◆ Selected text ◆

◆ ◆ ◆ ◆

# Tacoma field trial



## jgrammer (Jun 23, 2008)

Any call backs from the Qual at the Tacoma FT?


----------



## Judy Myers (Feb 15, 2009)

Qual Results:

1st Ellie - Benta Kongsore
2nd Friday - Diane Poer/Jim Gonia
3rd Clutch - Terrie Sato
4th Jinx - Cindy Bailey
RJ Hawk - Jack Hilger
JAMS
Rosie - Alice Woodyard
Nick - Tom Hartl
Toby - Dave Plesko
Deka - Otis Montgomery
Ramey - Jeannette Smith
Libby - Paul Johnson
Trek - Judy Myers
George - Pete Panarites/Jim Gonia
Spirit - Bob Morris
Rana - Otis Montgomery
Bubba - Wendy Hensarling/Brooke Vandebrake


----------



## JKL (Oct 19, 2007)

Qual results
1st Autumns Edaline o/h Bente Kongsore
2nd Sgt Friday o/Diane Poer h/Jim Gonia
3rd Shilsholes Shiftn Gears MH o/h Terrie Sato
4th Horn Creeks Lucky Charm o/h Cindy Bailey
RJ Tahoma Hawk o/h Jack Hilger
Jams
Rosie o/h Alice Woodyard
Nick o/h Tom Hartl
Toby o/h David Plesko
Deka o/h Duncan Montgomery
Ramsey o/h Jeannette& Bob Smith
Libby o/h Paul Johnson
Trek o/h Judy Myers
George o/P Panarites h/Jim Gonia
Spirit o/h Bob Morris
Rana o/h Duncan Montgomery
Bubba o/Wendy Hensarling h/Brooke Van De Brake

Limited callbacks to 3rd - 20 dogs
1,4,5,14,16,17,19,23,27,28,31,32,35,36,40,44,46,50,51,52


----------



## drdawg (Apr 4, 2004)

Any call backs from Open?


----------



## Judy Myers (Feb 15, 2009)

Limited Results:

1st - Zeus - Pete Goodale
2nd - Merlyn - Jane & Jerry Patopea/Jerry Patopea
3rd - Pirate - Gary Zellner/Jerry Patopea
4th - Shade - Ed Labanara, Jr.
RJ - Chip - Dave Wilson
JAMs:
Harper - John & Diane Poer/John Poer
Skyy - Nate Limoges/Rob Erhardt
Pete - Mary Peterson/Jim Gonia


----------



## Boondux (Feb 10, 2006)

Yea Pirate!


----------



## birdog (Nov 20, 2007)

Does anyone have the derby callbacks?


----------



## JKL (Oct 19, 2007)

Amat callbacks to 3rd series - 20 dogs
6,7,11,14,15,16,20,23,25,26,27,28,29,31,32,35,36,38,39,40

23 dogs back in 3rd series of Derby but I dont have callbacks, sorry


----------



## speedy (Oct 24, 2005)

Amateur callbacks to the 4th series. Dog #6, 7, 11, 15, 16, 23, 25, 26, 27, 29, 31, 32, 36, 38, 39.


----------



## Barb/x2crr (Oct 18, 2005)

◆ ◆ ◆ ◆

◆ Study material ◆

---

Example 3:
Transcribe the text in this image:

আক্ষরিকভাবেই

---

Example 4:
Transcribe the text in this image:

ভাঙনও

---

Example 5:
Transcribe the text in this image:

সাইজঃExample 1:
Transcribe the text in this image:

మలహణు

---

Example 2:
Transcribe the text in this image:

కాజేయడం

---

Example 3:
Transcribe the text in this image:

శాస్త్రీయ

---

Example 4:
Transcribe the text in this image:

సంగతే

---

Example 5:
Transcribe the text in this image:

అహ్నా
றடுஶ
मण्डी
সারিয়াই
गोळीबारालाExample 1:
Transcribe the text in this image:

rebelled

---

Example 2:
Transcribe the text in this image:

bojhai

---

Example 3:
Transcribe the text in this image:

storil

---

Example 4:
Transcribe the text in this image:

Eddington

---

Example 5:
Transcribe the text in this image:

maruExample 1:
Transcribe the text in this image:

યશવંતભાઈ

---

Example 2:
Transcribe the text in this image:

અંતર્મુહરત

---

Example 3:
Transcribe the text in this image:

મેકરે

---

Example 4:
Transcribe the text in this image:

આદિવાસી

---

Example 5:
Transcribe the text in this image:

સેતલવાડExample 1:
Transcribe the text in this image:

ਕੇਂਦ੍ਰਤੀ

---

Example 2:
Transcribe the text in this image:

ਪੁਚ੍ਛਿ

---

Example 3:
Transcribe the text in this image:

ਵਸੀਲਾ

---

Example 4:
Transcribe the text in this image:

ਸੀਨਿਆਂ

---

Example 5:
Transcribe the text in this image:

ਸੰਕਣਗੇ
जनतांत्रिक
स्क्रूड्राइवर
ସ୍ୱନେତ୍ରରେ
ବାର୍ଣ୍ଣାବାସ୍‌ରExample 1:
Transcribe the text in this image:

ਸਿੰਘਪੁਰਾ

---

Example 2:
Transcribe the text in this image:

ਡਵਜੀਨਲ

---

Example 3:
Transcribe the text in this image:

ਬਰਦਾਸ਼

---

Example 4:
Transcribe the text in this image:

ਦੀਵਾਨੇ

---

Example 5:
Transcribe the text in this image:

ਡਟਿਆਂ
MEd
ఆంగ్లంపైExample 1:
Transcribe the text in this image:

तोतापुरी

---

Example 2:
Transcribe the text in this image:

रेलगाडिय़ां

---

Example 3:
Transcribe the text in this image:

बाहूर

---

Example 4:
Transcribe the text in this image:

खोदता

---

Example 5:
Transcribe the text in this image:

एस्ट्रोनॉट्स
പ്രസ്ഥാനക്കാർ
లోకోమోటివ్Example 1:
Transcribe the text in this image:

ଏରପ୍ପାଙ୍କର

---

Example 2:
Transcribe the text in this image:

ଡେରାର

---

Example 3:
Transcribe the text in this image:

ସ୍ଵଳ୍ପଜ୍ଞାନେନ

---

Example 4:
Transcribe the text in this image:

◆ ◆ ◆ ◆

◆ Parts of the exercise ◆
**A.** Answer these questions from the Tacoma field trial thread:
(i) Who handled Sgt Friday, the second-place dog in the Qual?
(ii) Which dog took 1st in the Limited results?
(iii) How many dogs were back in the 3rd series of the Derby?
**B.** In one to three sentences, explain why JKL's second post in the Tacoma field trial thread gives a count for the Derby 3rd series but no dog numbers.
**C.** Please retype the Tacoma field trial thread from "23 dogs back" up to and including "36, 38, 39.".

◆ Answers to each task ◆
**A.**
(i) Jim Gonia
(ii) Zeus
(iii) 23

**B.** JKL says they don't have the Derby callbacks. So the post can report only that 23 dogs were back in the 3rd series of the Derby.

**C.**
23 dogs back in 3rd series of Derby but I dont have callbacks, sorry


----------



## speedy (Oct 24, 2005)

Amateur callbacks to the 4th series. Dog #6, 7, 11, 15, 16, 23, 25, 26, 27, 29, 31, 32, 36, 38, 39.